Goal of the exercise
Collect each line below that contains the string "dinding" and copy it out.

Data extracted from a collection
━━━━━━━━
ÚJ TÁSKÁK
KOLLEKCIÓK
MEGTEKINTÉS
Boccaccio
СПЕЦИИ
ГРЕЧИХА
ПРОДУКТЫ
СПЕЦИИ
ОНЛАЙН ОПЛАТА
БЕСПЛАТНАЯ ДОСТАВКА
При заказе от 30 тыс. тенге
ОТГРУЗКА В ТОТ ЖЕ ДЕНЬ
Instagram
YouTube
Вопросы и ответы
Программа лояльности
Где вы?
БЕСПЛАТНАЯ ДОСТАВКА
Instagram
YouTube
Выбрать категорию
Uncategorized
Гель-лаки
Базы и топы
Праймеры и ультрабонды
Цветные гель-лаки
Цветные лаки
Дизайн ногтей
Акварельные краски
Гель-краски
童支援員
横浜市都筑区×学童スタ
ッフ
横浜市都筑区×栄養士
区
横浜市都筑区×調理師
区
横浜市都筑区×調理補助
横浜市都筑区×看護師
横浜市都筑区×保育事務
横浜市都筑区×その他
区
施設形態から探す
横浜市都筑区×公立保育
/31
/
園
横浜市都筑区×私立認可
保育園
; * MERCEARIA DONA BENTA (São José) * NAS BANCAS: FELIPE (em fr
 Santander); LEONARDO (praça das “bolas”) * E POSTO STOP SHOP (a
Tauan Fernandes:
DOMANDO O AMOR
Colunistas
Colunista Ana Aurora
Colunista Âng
━━━━━━━━
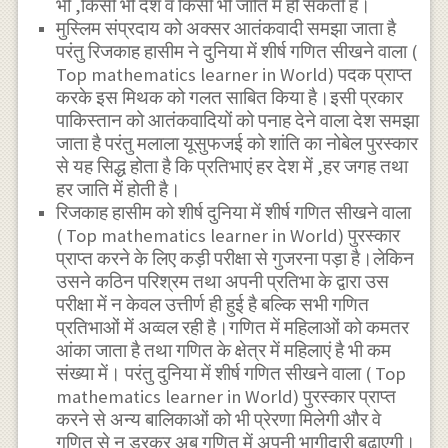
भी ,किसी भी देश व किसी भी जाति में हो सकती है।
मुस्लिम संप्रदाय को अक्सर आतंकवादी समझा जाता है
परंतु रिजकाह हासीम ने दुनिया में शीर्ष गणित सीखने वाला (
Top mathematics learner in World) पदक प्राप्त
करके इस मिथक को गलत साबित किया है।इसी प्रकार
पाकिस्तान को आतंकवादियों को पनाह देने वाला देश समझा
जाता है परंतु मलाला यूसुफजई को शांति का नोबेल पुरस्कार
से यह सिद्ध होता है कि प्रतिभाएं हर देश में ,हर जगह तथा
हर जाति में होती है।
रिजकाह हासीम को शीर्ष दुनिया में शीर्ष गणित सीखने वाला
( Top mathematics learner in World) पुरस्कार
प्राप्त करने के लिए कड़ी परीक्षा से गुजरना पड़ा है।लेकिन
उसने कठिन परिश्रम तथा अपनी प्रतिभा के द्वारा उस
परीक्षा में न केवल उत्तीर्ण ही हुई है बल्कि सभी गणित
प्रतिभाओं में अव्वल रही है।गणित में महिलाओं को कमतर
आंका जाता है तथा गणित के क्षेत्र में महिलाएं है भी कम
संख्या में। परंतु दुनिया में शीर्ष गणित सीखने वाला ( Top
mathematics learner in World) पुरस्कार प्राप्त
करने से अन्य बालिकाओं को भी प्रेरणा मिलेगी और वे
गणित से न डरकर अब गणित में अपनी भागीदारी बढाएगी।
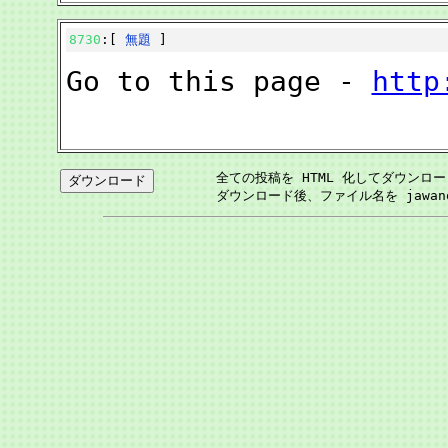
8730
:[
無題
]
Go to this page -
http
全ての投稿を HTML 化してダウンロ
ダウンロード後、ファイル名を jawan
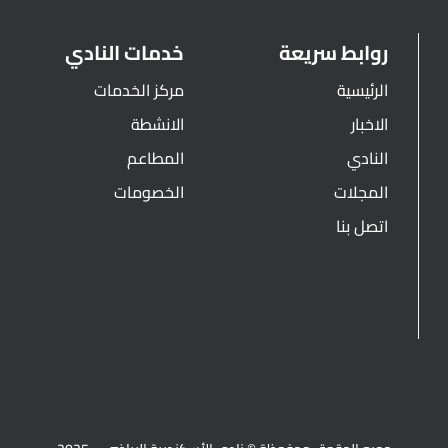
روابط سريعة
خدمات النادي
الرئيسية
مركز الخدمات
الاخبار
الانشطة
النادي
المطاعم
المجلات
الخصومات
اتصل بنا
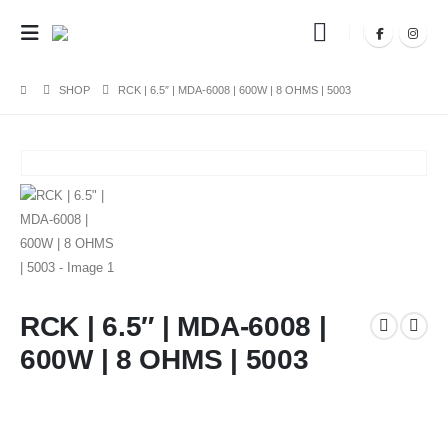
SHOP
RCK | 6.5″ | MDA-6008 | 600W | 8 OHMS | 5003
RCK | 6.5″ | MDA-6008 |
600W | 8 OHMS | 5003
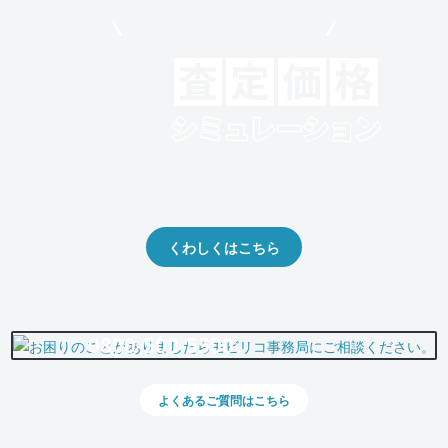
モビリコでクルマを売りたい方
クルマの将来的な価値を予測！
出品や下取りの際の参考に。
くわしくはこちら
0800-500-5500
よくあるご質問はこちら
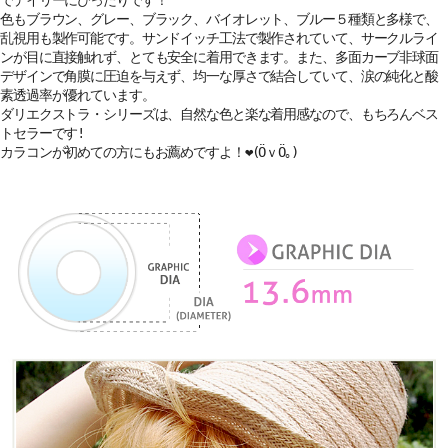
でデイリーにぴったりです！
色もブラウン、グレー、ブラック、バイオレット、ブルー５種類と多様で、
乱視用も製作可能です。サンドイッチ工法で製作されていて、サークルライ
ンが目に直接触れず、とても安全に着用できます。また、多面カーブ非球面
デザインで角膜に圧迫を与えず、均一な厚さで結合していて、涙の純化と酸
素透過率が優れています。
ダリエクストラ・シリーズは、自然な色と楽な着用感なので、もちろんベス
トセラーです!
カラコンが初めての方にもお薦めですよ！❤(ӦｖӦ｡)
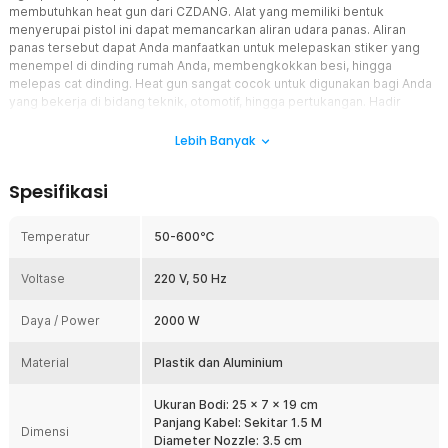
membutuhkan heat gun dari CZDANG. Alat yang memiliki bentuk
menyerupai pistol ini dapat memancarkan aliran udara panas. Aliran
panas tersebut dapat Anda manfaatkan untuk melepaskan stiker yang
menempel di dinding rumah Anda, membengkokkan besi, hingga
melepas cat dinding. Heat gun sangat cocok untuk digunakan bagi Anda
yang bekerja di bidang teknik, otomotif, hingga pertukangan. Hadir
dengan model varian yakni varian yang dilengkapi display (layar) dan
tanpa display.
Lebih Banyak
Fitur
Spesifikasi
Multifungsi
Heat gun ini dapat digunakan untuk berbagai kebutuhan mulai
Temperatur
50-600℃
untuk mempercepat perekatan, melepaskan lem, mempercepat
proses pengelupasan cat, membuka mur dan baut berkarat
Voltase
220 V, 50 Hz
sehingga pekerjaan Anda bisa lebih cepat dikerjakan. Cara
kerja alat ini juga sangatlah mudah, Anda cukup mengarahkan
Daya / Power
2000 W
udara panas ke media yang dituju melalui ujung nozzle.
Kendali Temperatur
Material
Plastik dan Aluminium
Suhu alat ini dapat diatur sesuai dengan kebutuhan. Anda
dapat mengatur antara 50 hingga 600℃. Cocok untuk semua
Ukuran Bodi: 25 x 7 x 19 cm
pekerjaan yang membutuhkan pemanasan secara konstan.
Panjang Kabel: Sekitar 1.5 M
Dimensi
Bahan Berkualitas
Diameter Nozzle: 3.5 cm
━━━━━━━━
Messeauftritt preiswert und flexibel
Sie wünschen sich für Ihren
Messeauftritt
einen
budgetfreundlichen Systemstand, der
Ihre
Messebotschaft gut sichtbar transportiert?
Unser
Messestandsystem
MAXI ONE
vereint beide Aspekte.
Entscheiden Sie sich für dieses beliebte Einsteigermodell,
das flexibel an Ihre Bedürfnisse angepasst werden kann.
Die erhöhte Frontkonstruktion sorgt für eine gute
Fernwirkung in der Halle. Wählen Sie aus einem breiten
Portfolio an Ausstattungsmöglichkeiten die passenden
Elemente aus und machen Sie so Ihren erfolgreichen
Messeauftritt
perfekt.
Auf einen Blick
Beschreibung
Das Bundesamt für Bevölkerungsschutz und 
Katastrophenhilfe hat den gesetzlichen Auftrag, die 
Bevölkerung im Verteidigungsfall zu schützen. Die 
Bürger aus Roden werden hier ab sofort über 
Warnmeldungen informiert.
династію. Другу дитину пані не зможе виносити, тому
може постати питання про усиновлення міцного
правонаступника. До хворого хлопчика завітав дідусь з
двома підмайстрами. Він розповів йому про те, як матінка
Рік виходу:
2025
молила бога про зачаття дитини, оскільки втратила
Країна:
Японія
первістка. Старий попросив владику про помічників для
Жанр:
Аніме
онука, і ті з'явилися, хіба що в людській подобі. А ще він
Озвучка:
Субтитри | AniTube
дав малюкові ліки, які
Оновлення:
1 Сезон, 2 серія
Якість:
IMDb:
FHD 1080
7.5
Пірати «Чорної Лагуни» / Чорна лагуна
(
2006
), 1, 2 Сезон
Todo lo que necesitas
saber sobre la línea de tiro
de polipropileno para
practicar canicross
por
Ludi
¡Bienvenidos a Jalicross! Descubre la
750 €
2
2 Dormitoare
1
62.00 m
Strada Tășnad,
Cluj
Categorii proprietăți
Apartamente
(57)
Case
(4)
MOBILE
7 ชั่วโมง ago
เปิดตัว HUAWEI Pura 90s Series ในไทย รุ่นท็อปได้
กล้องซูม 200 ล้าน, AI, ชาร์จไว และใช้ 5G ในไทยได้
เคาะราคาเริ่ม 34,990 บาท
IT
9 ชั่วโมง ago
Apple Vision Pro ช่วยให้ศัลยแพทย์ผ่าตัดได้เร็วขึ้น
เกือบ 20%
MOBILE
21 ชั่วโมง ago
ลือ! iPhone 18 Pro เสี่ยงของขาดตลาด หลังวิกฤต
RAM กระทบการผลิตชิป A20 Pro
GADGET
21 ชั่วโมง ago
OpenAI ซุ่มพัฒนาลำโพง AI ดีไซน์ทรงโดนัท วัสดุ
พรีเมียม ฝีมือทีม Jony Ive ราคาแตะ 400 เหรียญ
━━━━━━━━
Final answer
menempel di dinding rumah Anda, membengkokkan besi, hingga
melepas cat dinding. Heat gun sangat cocok untuk digunakan bagi Anda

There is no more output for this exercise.